AI News

News Published on: Oct 20, 2025. 11:17 PM · aurorasculpt

DeepSeek Launches 3B Model for Advanced OCR and Document Conversion

DeepSeek-AI has unveiled the 3B DeepSeek-OCR, an end-to-end OCR and document parsing Vision-Language Model (VLM) system. This system compresses lengthy text into vision tokens, which are then decoded by a language model. The research team reports a 97% decoding precision on the Fox benchmark when text tokens are within 10 times the vision tokens, with effective performance even at 20 times compression.

The DeepSeek-OCR-3B comprises two components: a vision encoder called DeepEncoder and a Mixture of Experts decoder named DeepSeek3B-MoE-A570M. The encoder is optimized for high-resolution inputs and uses a SAM-based window attention stage and a CLIP-based global attention stage. The decoder is a 3B parameter MoE model with approximately 570M active parameters per token.

DeepEncoder supports native and dynamic modes, offering various resolutions and token counts. Dynamic modes combine global and local views, allowing AI developers to align token budgets with page complexity. These modes provide flexibility for handling dense fonts or high token counts.

In the Fox benchmark study, 100 vision tokens achieved 98.5% precision at 6.7× compression for pages with 600 to 700 text tokens. On OmniDocBench, DeepSeek-OCR outperformed GOT-OCR 2.0 using only 100 vision tokens per page.

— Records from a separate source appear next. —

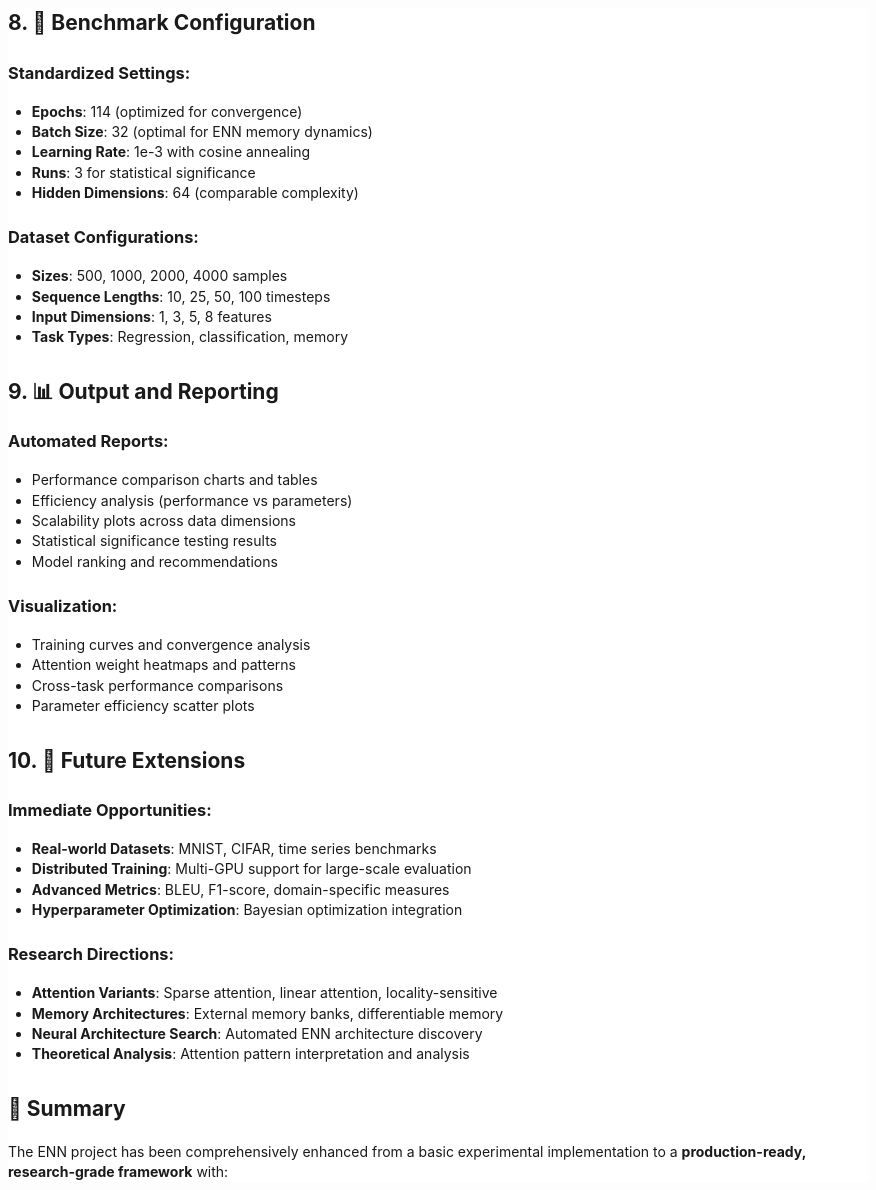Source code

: ## 8. 🎯 **Benchmark Configuration**

### **Standardized Settings:**
- **Epochs**: 114 (optimized for convergence)
- **Batch Size**: 32 (optimal for ENN memory dynamics)
- **Learning Rate**: 1e-3 with cosine annealing
- **Runs**: 3 for statistical significance
- **Hidden Dimensions**: 64 (comparable complexity)

### **Dataset Configurations:**
- **Sizes**: 500, 1000, 2000, 4000 samples
- **Sequence Lengths**: 10, 25, 50, 100 timesteps  
- **Input Dimensions**: 1, 3, 5, 8 features
- **Task Types**: Regression, classification, memory

## 9. 📊 **Output and Reporting**

### **Automated Reports:**
- Performance comparison charts and tables
- Efficiency analysis (performance vs parameters)
- Scalability plots across data dimensions
- Statistical significance testing results
- Model ranking and recommendations

### **Visualization:**
- Training curves and convergence analysis
- Attention weight heatmaps and patterns
- Cross-task performance comparisons
- Parameter efficiency scatter plots

## 10. 🔮 **Future Extensions**

### **Immediate Opportunities:**
- **Real-world Datasets**: MNIST, CIFAR, time series benchmarks
- **Distributed Training**: Multi-GPU support for large-scale evaluation
- **Advanced Metrics**: BLEU, F1-score, domain-specific measures
- **Hyperparameter Optimization**: Bayesian optimization integration

### **Research Directions:**
- **Attention Variants**: Sparse attention, linear attention, locality-sensitive
- **Memory Architectures**: External memory banks, differentiable memory
- **Neural Architecture Search**: Automated ENN architecture discovery
- **Theoretical Analysis**: Attention pattern interpretation and analysis

## 🎉 **Summary**

The ENN project has been comprehensively enhanced from a basic experimental implementation to a **production-ready, research-grade framework** with:
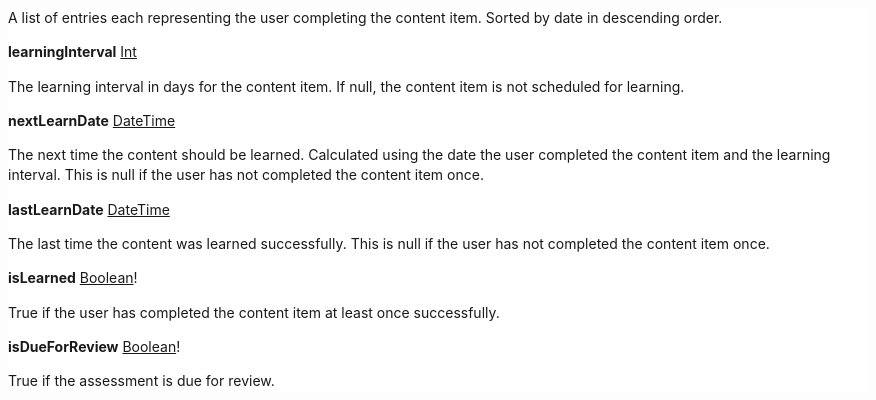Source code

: 
A list of entries each representing the user completing the content item.
Sorted by date in descending order.

</td>
</tr>
<tr>
<td colspan="2" valign="top"><strong>learningInterval</strong></td>
<td valign="top"><a href="#int">Int</a></td>
<td>


The learning interval in days for the content item.
If null, the content item is not scheduled for learning.

</td>
</tr>
<tr>
<td colspan="2" valign="top"><strong>nextLearnDate</strong></td>
<td valign="top"><a href="#datetime">DateTime</a></td>
<td>


The next time the content should be learned.
Calculated using the date the user completed the content item and the learning interval.
This is null if the user has not completed the content item once.

</td>
</tr>
<tr>
<td colspan="2" valign="top"><strong>lastLearnDate</strong></td>
<td valign="top"><a href="#datetime">DateTime</a></td>
<td>


The last time the content was learned successfully.
This is null if the user has not completed the content item once.

</td>
</tr>
<tr>
<td colspan="2" valign="top"><strong>isLearned</strong></td>
<td valign="top"><a href="#boolean">Boolean</a>!</td>
<td>


True if the user has completed the content item at least once successfully.

</td>
</tr>
<tr>
<td colspan="2" valign="top"><strong>isDueForReview</strong></td>
<td valign="top"><a href="#boolean">Boolean</a>!</td>
<td>


True if the assessment is due for review.

</td>
</tr>
</tbody>
</table>
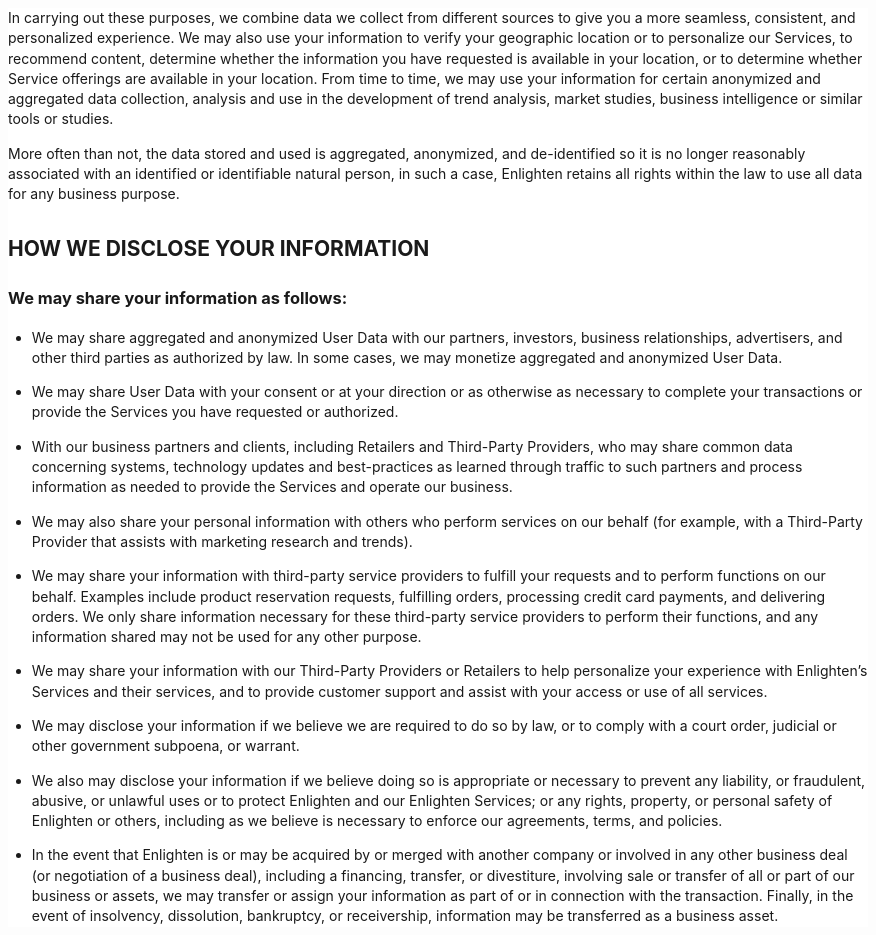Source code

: In carrying out these purposes, we combine data we collect from different sources to give you a more seamless, consistent, and personalized experience. We may also use your information to verify your geographic location or to personalize our Services, to recommend content, determine whether the information you have requested is available in your location, or to determine whether Service offerings are available in your location. From time to time, we may use your information for certain anonymized and aggregated data collection, analysis and use in the development of trend analysis, market studies, business intelligence or similar tools or studies.

More often than not, the data stored and used is aggregated, anonymized, and de-identified so it is no longer reasonably associated with an identified or identifiable natural person, in such a case, Enlighten retains all rights within the law to use all data for any business purpose.

## HOW WE DISCLOSE YOUR INFORMATION

### We may share your information as follows:

- We may share aggregated and anonymized User Data with our partners, investors, business relationships, advertisers, and other third parties as authorized by law. In some cases, we may monetize aggregated and anonymized User Data.

- We may share User Data with your consent or at your direction or as otherwise as necessary to complete your transactions or provide the Services you have requested or authorized.

- With our business partners and clients, including Retailers and Third-Party Providers, who may share common data concerning systems, technology updates and best-practices as learned through traffic to such partners and process information as needed to provide the Services and operate our business.

- We may also share your personal information with others who perform services on our behalf (for example, with a Third-Party Provider that assists with marketing research and trends).

- We may share your information with third-party service providers to fulfill your requests and to perform functions on our behalf. Examples include product reservation requests, fulfilling orders, processing credit card payments, and delivering orders. We only share information necessary for these third-party service providers to perform their functions, and any information shared may not be used for any other purpose.

- We may share your information with our Third-Party Providers or Retailers to help personalize your experience with Enlighten’s Services and their services, and to provide customer support and assist with your access or use of all services.

- We may disclose your information if we believe we are required to do so by law, or to comply with a court order, judicial or other government subpoena, or warrant.

- We also may disclose your information if we believe doing so is appropriate or necessary to prevent any liability, or fraudulent, abusive, or unlawful uses or to protect Enlighten and our Enlighten Services; or any rights, property, or personal safety of Enlighten or others, including as we believe is necessary to enforce our agreements, terms, and policies.

- In the event that Enlighten is or may be acquired by or merged with another company or involved in any other business deal (or negotiation of a business deal), including a financing, transfer, or divestiture, involving sale or transfer of all or part of our business or assets, we may transfer or assign your information as part of or in connection with the transaction. Finally, in the event of insolvency, dissolution, bankruptcy, or receivership, information may be transferred as a business asset.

The research team describes a two-phase training pipeline, initially training DeepEncoder with OCR data and then the full system with pipeline parallelism. The system processes 90B tokens per day on text-only data. In production, it can generate over 200k pages per day on a single A100 40G node.

DeepSeek OCR is a practical advancement in document AI, treating pages as compact optical carriers to reduce decoder sequence length. The model is compatible with PyTorch 2.6.0, CUDA 11.8, and Flash Attention 2.7.3, facilitating setup for engineers.